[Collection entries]
####################
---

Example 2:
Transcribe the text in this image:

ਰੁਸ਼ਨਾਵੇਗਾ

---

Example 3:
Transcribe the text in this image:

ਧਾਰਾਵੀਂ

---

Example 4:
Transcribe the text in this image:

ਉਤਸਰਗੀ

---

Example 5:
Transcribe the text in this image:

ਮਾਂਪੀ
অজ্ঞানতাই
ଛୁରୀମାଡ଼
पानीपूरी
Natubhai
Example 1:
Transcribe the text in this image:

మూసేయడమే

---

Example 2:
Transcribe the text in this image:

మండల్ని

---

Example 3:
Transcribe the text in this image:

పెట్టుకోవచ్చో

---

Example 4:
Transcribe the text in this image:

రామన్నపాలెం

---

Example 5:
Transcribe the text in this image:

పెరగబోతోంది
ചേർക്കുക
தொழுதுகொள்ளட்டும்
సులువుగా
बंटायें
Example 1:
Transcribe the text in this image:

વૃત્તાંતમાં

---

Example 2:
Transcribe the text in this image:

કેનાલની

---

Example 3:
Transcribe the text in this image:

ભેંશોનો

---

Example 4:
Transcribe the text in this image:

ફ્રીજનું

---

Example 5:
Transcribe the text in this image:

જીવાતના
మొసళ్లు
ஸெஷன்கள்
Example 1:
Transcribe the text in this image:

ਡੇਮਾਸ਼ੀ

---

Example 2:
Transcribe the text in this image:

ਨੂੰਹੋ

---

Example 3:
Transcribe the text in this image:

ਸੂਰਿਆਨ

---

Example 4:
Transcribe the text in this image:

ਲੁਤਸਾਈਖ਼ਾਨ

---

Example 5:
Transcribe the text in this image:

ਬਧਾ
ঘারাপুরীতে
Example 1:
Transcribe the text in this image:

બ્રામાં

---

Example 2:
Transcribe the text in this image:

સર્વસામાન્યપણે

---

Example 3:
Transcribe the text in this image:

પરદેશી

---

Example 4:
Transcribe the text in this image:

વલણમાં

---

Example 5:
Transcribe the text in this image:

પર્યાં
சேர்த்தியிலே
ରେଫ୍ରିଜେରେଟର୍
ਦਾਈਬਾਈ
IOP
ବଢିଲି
####################
### Instructions for the task
From the first line to the last, return the records unchanged.

### Solution
---

Example 2:
Transcribe the text in this image:

ਰੁਸ਼ਨਾਵੇਗਾ

---

Example 3:
Transcribe the text in this image:

ਧਾਰਾਵੀਂ

---

Example 4:
Transcribe the text in this image:

ਉਤਸਰਗੀ

---

Example 5:
Transcribe the text in this image:

ਮਾਂਪੀ
অজ্ঞানতাই
ଛୁରୀମାଡ଼
पानीपूरी
Natubhai
Example 1:
Transcribe the text in this image:

మూసేయడమే

---

Example 2:
Transcribe the text in this image:

మండల్ని

---

Example 3:
Transcribe the text in this image:

పెట్టుకోవచ్చో

---

Example 4:
Transcribe the text in this image:

రామన్నపాలెం

---

Example 5:
Transcribe the text in this image:

పెరగబోతోంది
ചേർക്കുക
தொழுதுகொள்ளட்டும்
సులువుగా
बंटायें
Example 1:
Transcribe the text in this image:

વૃત્તાંતમાં

---

Example 2:
Transcribe the text in this image:

કેનાલની

---

Example 3:
Transcribe the text in this image:

ભેંશોનો

---

Example 4:
Transcribe the text in this image:

ફ્રીજનું

---

Example 5:
Transcribe the text in this image:

જીવાતના
మొసళ్లు
ஸெஷன்கள்
Example 1:
Transcribe the text in this image:

ਡੇਮਾਸ਼ੀ

---

Example 2:
Transcribe the text in this image:

ਨੂੰਹੋ

---

Example 3:
Transcribe the text in this image:

ਸੂਰਿਆਨ

---

Example 4:
Transcribe the text in this image:

ਲੁਤਸਾਈਖ਼ਾਨ

---

Example 5:
Transcribe the text in this image:

ਬਧਾ
ঘারাপুরীতে
Example 1:
Transcribe the text in this image:

બ્રામાં

---

Example 2:
Transcribe the text in this image:

સર્વસામાન્યપણે

---

Example 3:
Transcribe the text in this image:

પરદેશી

---

Example 4:
Transcribe the text in this image:

વલણમાં

---

Example 5:
Transcribe the text in this image:

પર્યાં
சேர்த்தியிலே
ରେଫ୍ରିଜେରେଟର୍
ਦਾਈਬਾਈ
IOP
ବଢିଲି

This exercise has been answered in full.